Let us perform a test by which we can be sure that the mean salaries of males and females are different from each other, as the figure above suggested. We begin by setting the null hypothesis $H_{0}$: there is no difference between the mean salaries of males and females. The alternative hypothesis $H_{1}$ would hence be mean salaries differ from each other. Since we are not testing whether one or the other group has bigger or lower salary, but simply if they differ from each other, the test is called a two-tailed test. The two “tails” refer to the 2.5% tails of the sampling distribution. If we test whether one group’s mean salary is bigger or smaller than the other one’s, we call it a one-tailed test, in which case we would have one 5% tail. The logic of hypothesis testing is illustrated in the figure below, in which there is a sampling distribution with a one and two-tailed tests and regions for rejection and acceptance of the null hypothesis.

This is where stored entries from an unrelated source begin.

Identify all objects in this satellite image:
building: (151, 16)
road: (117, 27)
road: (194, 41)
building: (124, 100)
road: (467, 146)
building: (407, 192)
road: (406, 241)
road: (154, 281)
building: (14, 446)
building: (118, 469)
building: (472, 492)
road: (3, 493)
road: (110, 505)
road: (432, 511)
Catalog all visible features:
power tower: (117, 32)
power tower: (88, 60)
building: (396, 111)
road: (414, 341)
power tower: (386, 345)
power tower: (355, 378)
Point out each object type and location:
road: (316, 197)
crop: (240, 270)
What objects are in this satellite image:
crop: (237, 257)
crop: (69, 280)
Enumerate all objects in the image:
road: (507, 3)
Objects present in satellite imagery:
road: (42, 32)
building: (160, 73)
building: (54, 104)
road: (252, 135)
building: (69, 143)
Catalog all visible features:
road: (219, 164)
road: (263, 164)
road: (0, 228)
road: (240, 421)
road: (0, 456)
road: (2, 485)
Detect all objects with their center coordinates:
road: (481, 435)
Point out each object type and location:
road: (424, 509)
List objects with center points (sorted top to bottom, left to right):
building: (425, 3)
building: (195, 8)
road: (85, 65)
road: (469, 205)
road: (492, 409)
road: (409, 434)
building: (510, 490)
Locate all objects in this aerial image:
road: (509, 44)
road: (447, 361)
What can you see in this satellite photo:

To compare two means from independent samples we can use a statistical test called a t-test. The logic is the same as above when we calculated confidence intervals for the sample mean, but this time we use a different formula for calculating how probable it would be to observe a particular difference between the means of the two samples (males and females) given the null hypothesis is true. In our sample the difference happens to be 529.9 euros. The results of the t-test can be seen in the table below.

The test starts from the assumption made in $H_{0}$ that there is no difference between the salaries, and tests how likely it would be to get 529.9 as the difference given the null hypothesis. It appears that given the sample sizes and standard deviations, it would be nearly impossible to observe such a difference by chance. This is indicated by the t-test value which is 7.670, being way up from the 95% critical value. According to the p-value (“Sig. (2-tailed)” column), less than 0.001% of the all possible samples could generate such a difference. The last columns of the table gives the 95% confidence intervals of the difference, indicating that out of 100 samples 95 will yield a difference between 394.2 and 665.6. Since almost every sample, if properly conducted, would yield such a difference, we have a very good reason to suspect the null hypothesis and hence get support for the alternative hypothesis.

It is good to note that the t-test and the comparison of means is just one type of statistical test. There are many possibilities available, of which the most important are the t-test, F-test and $\chi^{2}$ (“chi-sqare”) -test. For example, when doing a contingency table, the test used for examining the statistical significance of the observed differences is the chi-square test. Tests may look different and be calculated differently but the basic idea behind statistical testing is as presented here. The Decision Tree for Statistics is a helpful aid when finding out what statistical test should be used given the data and measurement levels of the variables.